Segment Start: Supplied records
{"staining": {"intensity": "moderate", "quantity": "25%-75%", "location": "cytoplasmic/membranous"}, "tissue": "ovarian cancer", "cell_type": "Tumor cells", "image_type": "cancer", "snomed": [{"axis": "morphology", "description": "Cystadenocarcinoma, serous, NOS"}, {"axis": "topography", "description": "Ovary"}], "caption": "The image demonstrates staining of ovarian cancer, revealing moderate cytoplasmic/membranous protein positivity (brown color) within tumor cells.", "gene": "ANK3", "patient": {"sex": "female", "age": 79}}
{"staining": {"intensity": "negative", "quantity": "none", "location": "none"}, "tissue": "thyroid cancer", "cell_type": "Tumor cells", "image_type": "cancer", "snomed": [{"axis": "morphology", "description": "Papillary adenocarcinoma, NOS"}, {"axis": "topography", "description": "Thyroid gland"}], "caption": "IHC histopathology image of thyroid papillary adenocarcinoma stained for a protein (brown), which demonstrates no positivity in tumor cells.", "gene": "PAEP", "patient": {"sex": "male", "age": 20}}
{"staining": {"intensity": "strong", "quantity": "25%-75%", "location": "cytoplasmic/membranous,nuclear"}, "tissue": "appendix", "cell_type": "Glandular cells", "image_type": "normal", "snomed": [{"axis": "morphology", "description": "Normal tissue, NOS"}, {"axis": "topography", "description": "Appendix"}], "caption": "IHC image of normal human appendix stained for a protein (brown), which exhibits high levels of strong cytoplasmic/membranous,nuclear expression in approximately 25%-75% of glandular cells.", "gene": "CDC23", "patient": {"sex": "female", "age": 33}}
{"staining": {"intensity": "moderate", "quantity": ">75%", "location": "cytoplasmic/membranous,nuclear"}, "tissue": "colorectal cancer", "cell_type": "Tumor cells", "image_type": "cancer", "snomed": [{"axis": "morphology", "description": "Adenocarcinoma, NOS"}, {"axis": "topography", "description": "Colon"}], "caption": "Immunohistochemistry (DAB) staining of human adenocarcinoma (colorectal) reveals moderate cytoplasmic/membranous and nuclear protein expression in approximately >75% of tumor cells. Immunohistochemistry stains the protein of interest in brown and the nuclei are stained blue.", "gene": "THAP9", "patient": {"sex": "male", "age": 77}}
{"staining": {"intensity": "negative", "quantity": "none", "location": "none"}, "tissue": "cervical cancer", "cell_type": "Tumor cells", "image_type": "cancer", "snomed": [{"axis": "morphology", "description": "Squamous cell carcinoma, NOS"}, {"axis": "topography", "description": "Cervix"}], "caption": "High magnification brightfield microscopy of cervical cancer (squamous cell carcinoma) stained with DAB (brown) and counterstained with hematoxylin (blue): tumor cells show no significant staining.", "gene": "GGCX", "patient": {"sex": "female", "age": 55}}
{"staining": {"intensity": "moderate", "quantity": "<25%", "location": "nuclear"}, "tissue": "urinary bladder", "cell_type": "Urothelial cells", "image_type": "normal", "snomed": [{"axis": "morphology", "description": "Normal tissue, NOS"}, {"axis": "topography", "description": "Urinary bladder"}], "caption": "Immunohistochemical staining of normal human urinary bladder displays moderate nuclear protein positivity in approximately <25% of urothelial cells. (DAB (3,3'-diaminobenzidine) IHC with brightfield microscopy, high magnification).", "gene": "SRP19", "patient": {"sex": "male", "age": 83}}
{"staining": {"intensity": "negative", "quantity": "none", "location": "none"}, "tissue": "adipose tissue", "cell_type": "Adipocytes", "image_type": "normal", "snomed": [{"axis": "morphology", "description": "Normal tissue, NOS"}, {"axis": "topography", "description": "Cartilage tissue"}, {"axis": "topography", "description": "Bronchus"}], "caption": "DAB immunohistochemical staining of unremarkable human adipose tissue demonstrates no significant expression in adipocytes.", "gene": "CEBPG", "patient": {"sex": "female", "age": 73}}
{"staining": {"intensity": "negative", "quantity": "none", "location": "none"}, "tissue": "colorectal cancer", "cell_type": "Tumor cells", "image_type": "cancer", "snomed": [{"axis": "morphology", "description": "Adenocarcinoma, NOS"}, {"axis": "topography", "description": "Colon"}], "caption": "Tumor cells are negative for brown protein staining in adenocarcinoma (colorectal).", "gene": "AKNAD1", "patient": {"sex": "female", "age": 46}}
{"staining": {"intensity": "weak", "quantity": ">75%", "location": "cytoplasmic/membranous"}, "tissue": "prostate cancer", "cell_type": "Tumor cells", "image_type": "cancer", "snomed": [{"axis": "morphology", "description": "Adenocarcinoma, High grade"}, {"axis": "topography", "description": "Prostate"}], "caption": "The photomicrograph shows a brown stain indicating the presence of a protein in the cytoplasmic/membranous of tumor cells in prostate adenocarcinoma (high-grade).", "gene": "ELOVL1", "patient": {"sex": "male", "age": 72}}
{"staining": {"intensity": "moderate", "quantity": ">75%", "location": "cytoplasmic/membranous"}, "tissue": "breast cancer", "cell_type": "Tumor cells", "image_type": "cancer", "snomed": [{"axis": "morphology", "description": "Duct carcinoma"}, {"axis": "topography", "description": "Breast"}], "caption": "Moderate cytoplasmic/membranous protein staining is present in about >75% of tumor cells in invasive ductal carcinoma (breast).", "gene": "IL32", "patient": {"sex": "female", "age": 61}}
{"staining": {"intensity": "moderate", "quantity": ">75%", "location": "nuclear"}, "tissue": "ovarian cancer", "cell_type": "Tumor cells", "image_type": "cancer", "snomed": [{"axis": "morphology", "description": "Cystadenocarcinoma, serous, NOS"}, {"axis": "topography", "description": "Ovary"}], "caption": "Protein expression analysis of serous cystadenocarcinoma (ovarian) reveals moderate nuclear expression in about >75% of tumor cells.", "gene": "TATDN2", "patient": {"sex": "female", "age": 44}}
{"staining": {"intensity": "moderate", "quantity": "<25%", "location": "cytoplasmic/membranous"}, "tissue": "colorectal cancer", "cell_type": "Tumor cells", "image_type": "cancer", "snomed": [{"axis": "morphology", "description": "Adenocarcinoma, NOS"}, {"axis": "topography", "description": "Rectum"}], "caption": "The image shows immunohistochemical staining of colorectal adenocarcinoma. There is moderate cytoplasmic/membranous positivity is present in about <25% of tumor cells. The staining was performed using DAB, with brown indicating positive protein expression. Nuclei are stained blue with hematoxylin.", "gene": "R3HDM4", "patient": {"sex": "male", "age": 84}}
Segment End: Supplied records
## What to do
Transcribe every record exactly, keeping each line as it is.

## Answer area
{"staining": {"intensity": "moderate", "quantity": "25%-75%", "location": "cytoplasmic/membranous"}, "tissue": "ovarian cancer", "cell_type": "Tumor cells", "image_type": "cancer", "snomed": [{"axis": "morphology", "description": "Cystadenocarcinoma, serous, NOS"}, {"axis": "topography", "description": "Ovary"}], "caption": "The image demonstrates staining of ovarian cancer, revealing moderate cytoplasmic/membranous protein positivity (brown color) within tumor cells.", "gene": "ANK3", "patient": {"sex": "female", "age": 79}}
{"staining": {"intensity": "negative", "quantity": "none", "location": "none"}, "tissue": "thyroid cancer", "cell_type": "Tumor cells", "image_type": "cancer", "snomed": [{"axis": "morphology", "description": "Papillary adenocarcinoma, NOS"}, {"axis": "topography", "description": "Thyroid gland"}], "caption": "IHC histopathology image of thyroid papillary adenocarcinoma stained for a protein (brown), which demonstrates no positivity in tumor cells.", "gene": "PAEP", "patient": {"sex": "male", "age": 20}}
{"staining": {"intensity": "strong", "quantity": "25%-75%", "location": "cytoplasmic/membranous,nuclear"}, "tissue": "appendix", "cell_type": "Glandular cells", "image_type": "normal", "snomed": [{"axis": "morphology", "description": "Normal tissue, NOS"}, {"axis": "topography", "description": "Appendix"}], "caption": "IHC image of normal human appendix stained for a protein (brown), which exhibits high levels of strong cytoplasmic/membranous,nuclear expression in approximately 25%-75% of glandular cells.", "gene": "CDC23", "patient": {"sex": "female", "age": 33}}
{"staining": {"intensity": "moderate", "quantity": ">75%", "location": "cytoplasmic/membranous,nuclear"}, "tissue": "colorectal cancer", "cell_type": "Tumor cells", "image_type": "cancer", "snomed": [{"axis": "morphology", "description": "Adenocarcinoma, NOS"}, {"axis": "topography", "description": "Colon"}], "caption": "Immunohistochemistry (DAB) staining of human adenocarcinoma (colorectal) reveals moderate cytoplasmic/membranous and nuclear protein expression in approximately >75% of tumor cells. Immunohistochemistry stains the protein of interest in brown and the nuclei are stained blue.", "gene": "THAP9", "patient": {"sex": "male", "age": 77}}
{"staining": {"intensity": "negative", "quantity": "none", "location": "none"}, "tissue": "cervical cancer", "cell_type": "Tumor cells", "image_type": "cancer", "snomed": [{"axis": "morphology", "description": "Squamous cell carcinoma, NOS"}, {"axis": "topography", "description": "Cervix"}], "caption": "High magnification brightfield microscopy of cervical cancer (squamous cell carcinoma) stained with DAB (brown) and counterstained with hematoxylin (blue): tumor cells show no significant staining.", "gene": "GGCX", "patient": {"sex": "female", "age": 55}}
{"staining": {"intensity": "moderate", "quantity": "<25%", "location": "nuclear"}, "tissue": "urinary bladder", "cell_type": "Urothelial cells", "image_type": "normal", "snomed": [{"axis": "morphology", "description": "Normal tissue, NOS"}, {"axis": "topography", "description": "Urinary bladder"}], "caption": "Immunohistochemical staining of normal human urinary bladder displays moderate nuclear protein positivity in approximately <25% of urothelial cells. (DAB (3,3'-diaminobenzidine) IHC with brightfield microscopy, high magnification).", "gene": "SRP19", "patient": {"sex": "male", "age": 83}}
{"staining": {"intensity": "negative", "quantity": "none", "location": "none"}, "tissue": "adipose tissue", "cell_type": "Adipocytes", "image_type": "normal", "snomed": [{"axis": "morphology", "description": "Normal tissue, NOS"}, {"axis": "topography", "description": "Cartilage tissue"}, {"axis": "topography", "description": "Bronchus"}], "caption": "DAB immunohistochemical staining of unremarkable human adipose tissue demonstrates no significant expression in adipocytes.", "gene": "CEBPG", "patient": {"sex": "female", "age": 73}}
{"staining": {"intensity": "negative", "quantity": "none", "location": "none"}, "tissue": "colorectal cancer", "cell_type": "Tumor cells", "image_type": "cancer", "snomed": [{"axis": "morphology", "description": "Adenocarcinoma, NOS"}, {"axis": "topography", "description": "Colon"}], "caption": "Tumor cells are negative for brown protein staining in adenocarcinoma (colorectal).", "gene": "AKNAD1", "patient": {"sex": "female", "age": 46}}
{"staining": {"intensity": "weak", "quantity": ">75%", "location": "cytoplasmic/membranous"}, "tissue": "prostate cancer", "cell_type": "Tumor cells", "image_type": "cancer", "snomed": [{"axis": "morphology", "description": "Adenocarcinoma, High grade"}, {"axis": "topography", "description": "Prostate"}], "caption": "The photomicrograph shows a brown stain indicating the presence of a protein in the cytoplasmic/membranous of tumor cells in prostate adenocarcinoma (high-grade).", "gene": "ELOVL1", "patient": {"sex": "male", "age": 72}}
{"staining": {"intensity": "moderate", "quantity": ">75%", "location": "cytoplasmic/membranous"}, "tissue": "breast cancer", "cell_type": "Tumor cells", "image_type": "cancer", "snomed": [{"axis": "morphology", "description": "Duct carcinoma"}, {"axis": "topography", "description": "Breast"}], "caption": "Moderate cytoplasmic/membranous protein staining is present in about >75% of tumor cells in invasive ductal carcinoma (breast).", "gene": "IL32", "patient": {"sex": "female", "age": 61}}
{"staining": {"intensity": "moderate", "quantity": ">75%", "location": "nuclear"}, "tissue": "ovarian cancer", "cell_type": "Tumor cells", "image_type": "cancer", "snomed": [{"axis": "morphology", "description": "Cystadenocarcinoma, serous, NOS"}, {"axis": "topography", "description": "Ovary"}], "caption": "Protein expression analysis of serous cystadenocarcinoma (ovarian) reveals moderate nuclear expression in about >75% of tumor cells.", "gene": "TATDN2", "patient": {"sex": "female", "age": 44}}
{"staining": {"intensity": "moderate", "quantity": "<25%", "location": "cytoplasmic/membranous"}, "tissue": "colorectal cancer", "cell_type": "Tumor cells", "image_type": "cancer", "snomed": [{"axis": "morphology", "description": "Adenocarcinoma, NOS"}, {"axis": "topography", "description": "Rectum"}], "caption": "The image shows immunohistochemical staining of colorectal adenocarcinoma. There is moderate cytoplasmic/membranous positivity is present in about <25% of tumor cells. The staining was performed using DAB, with brown indicating positive protein expression. Nuclei are stained blue with hematoxylin.", "gene": "R3HDM4", "patient": {"sex": "male", "age": 84}}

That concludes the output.